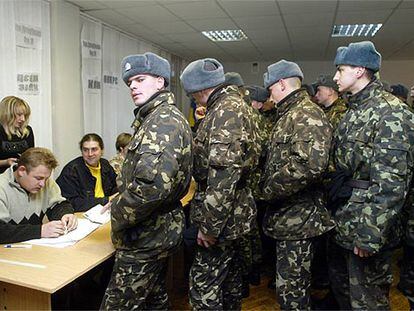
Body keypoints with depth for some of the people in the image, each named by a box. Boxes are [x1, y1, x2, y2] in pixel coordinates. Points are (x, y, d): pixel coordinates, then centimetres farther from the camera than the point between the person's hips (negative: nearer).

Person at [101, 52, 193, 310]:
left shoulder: (164, 119, -20)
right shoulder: (155, 117, 15)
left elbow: (152, 184, -33)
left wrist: (119, 217, -19)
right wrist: (120, 201, 10)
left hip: (145, 237, -10)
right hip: (158, 230, 10)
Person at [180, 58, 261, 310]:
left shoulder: (226, 112, -20)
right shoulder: (236, 105, 14)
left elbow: (223, 173, -28)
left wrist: (209, 225, -23)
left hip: (222, 216, -10)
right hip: (235, 212, 11)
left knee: (203, 288, -1)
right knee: (230, 276, 23)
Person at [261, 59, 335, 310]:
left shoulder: (307, 115, -16)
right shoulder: (289, 114, 17)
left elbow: (311, 164, -31)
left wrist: (269, 190, -20)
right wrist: (270, 190, 12)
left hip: (297, 217, -10)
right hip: (288, 215, 10)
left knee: (290, 289, 0)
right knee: (294, 284, 23)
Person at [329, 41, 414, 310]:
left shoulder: (391, 113, -17)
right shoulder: (354, 111, 13)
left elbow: (391, 183, -23)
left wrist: (370, 235, -23)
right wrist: (336, 212, 15)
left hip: (367, 227, -9)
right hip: (343, 222, 9)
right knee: (340, 283, 24)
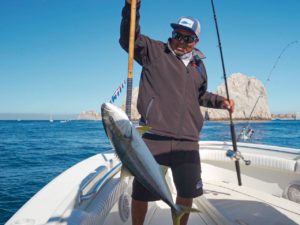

> [Exercise]
Can you reproduce the whole listing above verbatim, omitting the pictures?

> [Solved exercise]
Body keypoints with depth for some of the people in the image, each named by a box. Boxes are [x1, y1, x2, y2] in pixel coordinates. Points are (x, y, d): pixel coordinates, then centimetres farther from the camera than the point between the person's hips (negative: nearer).

Person at [101, 52, 193, 310]:
left shoulder: (164, 119, -20)
right shoulder: (155, 117, 15)
left elbow: (152, 184, -33)
left wrist: (119, 217, -19)
right wrist: (120, 201, 10)
left hip: (145, 237, -10)
right hip: (158, 230, 10)
Person at [180, 58, 261, 310]:
left shoulder: (226, 112, -20)
right shoulder: (236, 105, 14)
left elbow: (223, 173, -28)
left wrist: (209, 225, -23)
left hip: (222, 216, -10)
right hip: (235, 212, 11)
left knee: (203, 288, -1)
right knee: (230, 276, 23)
Person at [261, 59, 335, 310]:
left shoulder: (307, 115, -16)
right shoulder: (289, 114, 17)
left elbow: (311, 164, -31)
left wrist: (269, 190, -20)
right wrist: (270, 190, 12)
left hip: (297, 217, -10)
right hip: (288, 215, 10)
left knee: (290, 289, 0)
right knee: (294, 284, 23)
Person at [329, 41, 414, 310]:
left shoulder: (391, 113, -17)
right shoulder: (354, 111, 13)
left elbow: (391, 183, -23)
left wrist: (370, 235, -23)
right wrist: (336, 212, 15)
left hip: (367, 227, -9)
right hip: (343, 222, 9)
right knee: (340, 283, 24)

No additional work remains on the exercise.